Mit statistischen Methoden den Krankheitsverlauf vorhersehen

Von den synthetischen Daten in die klinische Realität

Marx hat mit diesen Methoden und mit Unterstützung von künstlicher Intelligenz unter anderem anhand von simulierten Daten untersucht, wie die Aktivitäten von etwa 500 selektierten Genen in einer menschlichen Zelle zusammenhängen. Im Idealfall kann man diese Verfahren in Zukunft so skalieren, sodass sie alle rund 25'000 Gene einer Zelle miteinbeziehen können.
Derartige Computer-​Analysen von Gennetzwerken würden der biologischen und der medizinischen Forschung einfach und schnell ein umfassendes Verständnis der Vorgänge in einer Zelle eröffnen. Um das Gleiche mit Laborexperimenten zu erreichen, wäre ein enormer Aufwand nötig. Es müsste nämlich jedes Gen einzeln mit gentechnologischen Werkzeugen abgeschaltet und dann die Auswirkungen auf die Aktivität aller anderen Gene gemessen werden.

“Wir stossen mit unserem Projekt in Bereiche vor, die wir mit den zur Verfügung stehenden Methoden bisher noch nicht beherrschen.„
Alexander Marx

Für die Projekte, die Marx am AI Center in Angriff nimmt, muss er die Causal-​Discovery-Methoden auf ein neues Komplexitätsniveau heben. Anstelle von vollständigen Beobachtungsdatensätzen oder synthetischen Daten, wie bei der Genexpression, arbeitet er jetzt mit echten Daten aus der klinischen Praxis. Das macht die Aufgabenstellung markant schwieriger, wie der Informatiker schon bald festgestellt hat: «In der Realität fehlen häufig einzelne Informationen, Messwerte oder ganze Datensätze und die Erhebung unterscheidet sich auch immer von Spital zu Spital und manchmal sogar von Arzt zu Arzt.»

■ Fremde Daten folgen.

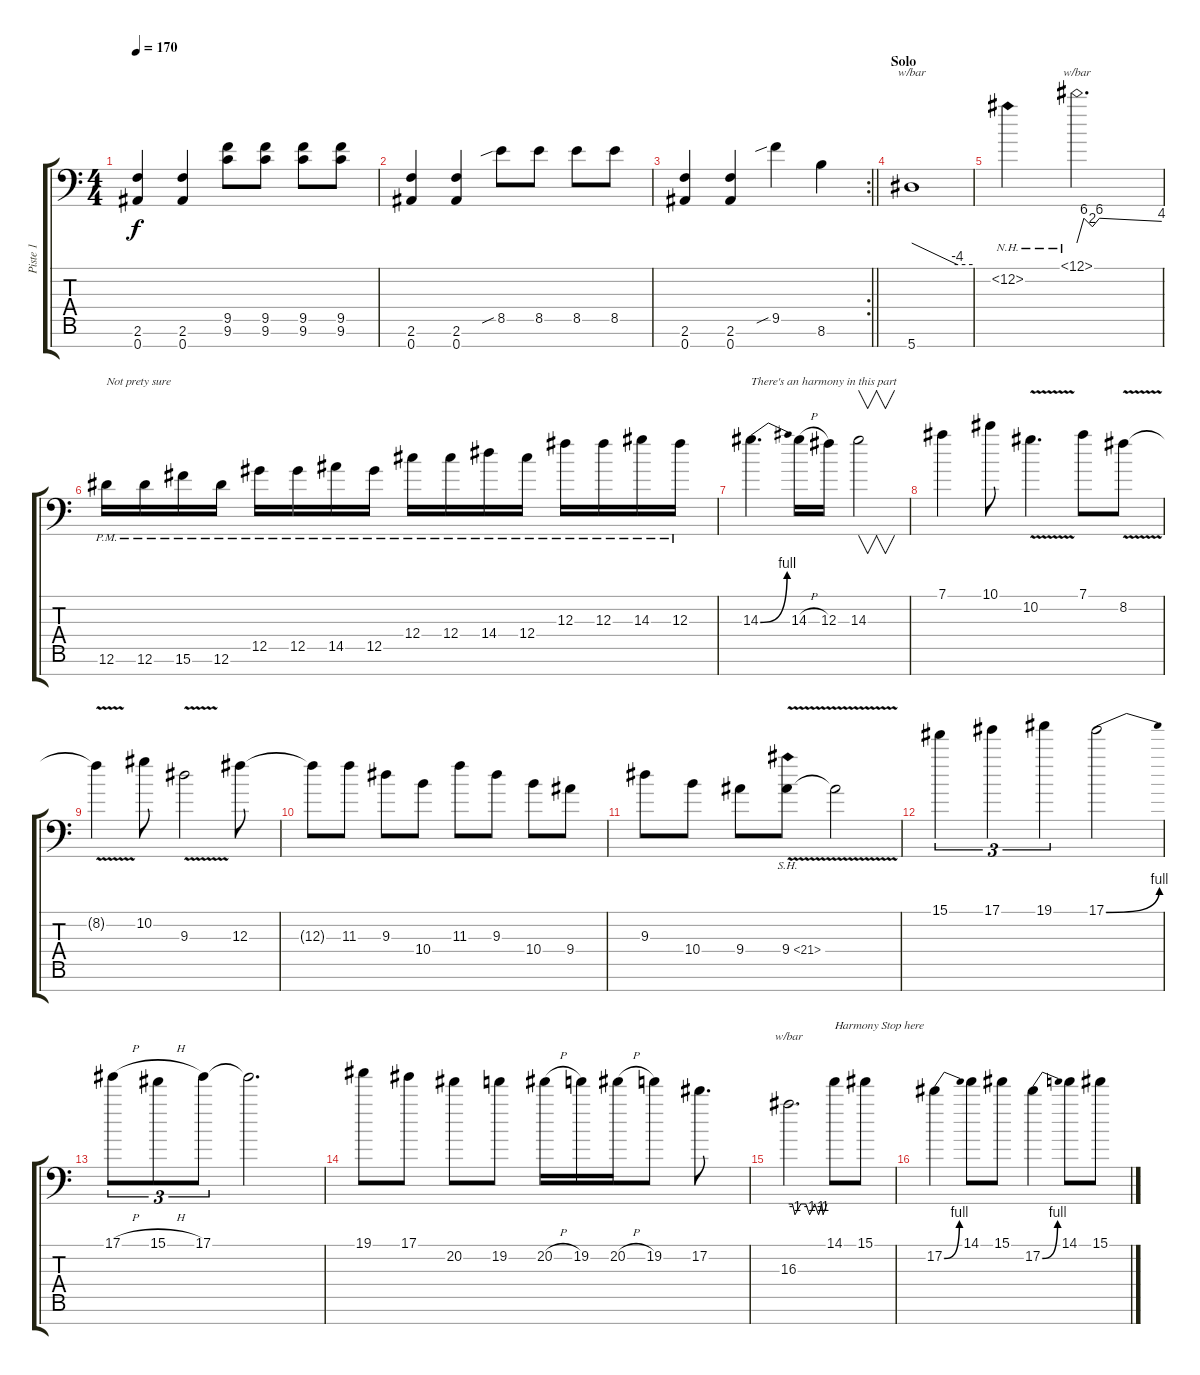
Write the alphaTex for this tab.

\track ("Piste 1" "Piste 1") {instrument distortionguitar}
\staff {score tabs}
\tuning (Eb4 Bb3 Gb3 Db3 Ab2 Eb2 Bb1) {hide}
\ts (4 4)
\tempo 170
\clef f4
\ks c
(2.6 0.7).4{dy f} (2.6 0.7).4 (9.5 9.6).8 (9.5 9.6).8 (9.5 9.6).8 (9.5 9.6).8 |
(2.6 0.7).4 (2.6 0.7).4 8.5{sib}.8 8.5.8 8.5.8 8.5.8 |
\rc 2
\barLineRight lightlight
(2.6 0.7).4 (2.6 0.7).4 9.5{sib}.4 8.6.4 |
\section ("" "Solo")
5.7.1{tbe (custom default 0 0 45 -16 60 -16)} |
12.2{nh}.4 12.1{nh}.2{d tbe (custom default 0 0 5 24 11 8 16 24 60 16)} |
12.6{pm}.16{txt "Not prety sure"} 12.6{pm}.16 15.6{pm}.16 12.6{pm}.16 12.5{pm}.16 12.5{pm}.16 14.5{pm}.16 12.5{pm}.16 12.4{pm}.16 12.4{pm}.16 14.4{pm}.16 12.4{pm}.16 12.3{pm}.16 12.3{pm}.16 14.3{pm}.16 12.3{pm}.16 |
14.3{be (bend 0 0 60 4)}.4{d txt "There's an harmony in this part"} 14.3{h}.16 12.3.16 14.3.2{v} |
7.1.4 10.1.8 10.2{v}.4{d} 7.1.8 8.2{v}.8 |
8.2{t}.4 10.2.8 9.3{v}.2 12.3.8 |
12.3{t}.8 11.3.8 9.3.8 10.4.8 11.3.8 9.3.8 10.4.8 9.4.8 |
9.3.8 10.4.8 9.4.8 9.4{sh 12 v}.8 9.4{t}.2 |
15.1.4{tu (3 2)} 17.1.4{tu (3 2)} 19.1.4{tu (3 2)} 17.1{be (bend 0 0 60 4)}.2 |
17.1{h}.8{tu (3 2)} 15.1{h}.8{tu (3 2)} 17.1.8{tu (3 2)} 17.1{t}.2{d} |
19.1.8 17.1.8 20.2.8 19.2.8 20.2{h}.16 19.2.16 20.2{h}.16 19.2.8 17.2.8{d} |
16.3.2{d tbe (custom default 0 0 6 0 10 -4 19 0 27 0 33 -4 41 0 47 -4 52 0 54 -4 60 0)} 14.1.8{txt "Harmony Stop here"} 15.1.8 |
17.2{be (bend 0 0 60 4)}.4 14.1.8 15.1.8 17.2{be (bend 0 0 60 4)}.4 14.1.8 15.1.8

Nicht-​relevante Korrelationen eliminieren

Die klinischen Daten, die Marx für sein Vorhersagemodell in Zusammenarbeit mit Ärztinnen und Ärzten des Universitäts-​Kinderspital beider Basel (UKBB) auswertet, enthalten unter anderem Zeitreihen der Pulsfrequenz und des Blutzuckerspiegels sowie Informationen zu physischen Aktivitäten, zur Kalorienaufnahme, zu Insulininjektionen und zur Schlafqualität. In einem ersten Schritt geht es nun darum, die Daten zu filtern und allfällige Korrelationen, die nicht mit der Fragestellung zusammenhängen, aus dem Modell auszuschliessen.
Um künftig robuste und für einen behandelnden Arzt auch nachvollziehbare Prognosen abgeben zu können, muss die Anzahl der Faktoren nämlich möglichst tiefgehalten werden. So oder so lässt sich heute noch nicht vorhersagen, ob das Modell in der Praxis erfolgreich sein wird: «Wir stossen mit unserem Projekt in Bereiche vor, die wir mit den zur Verfügung stehenden Methoden bisher noch nicht beherrschen.»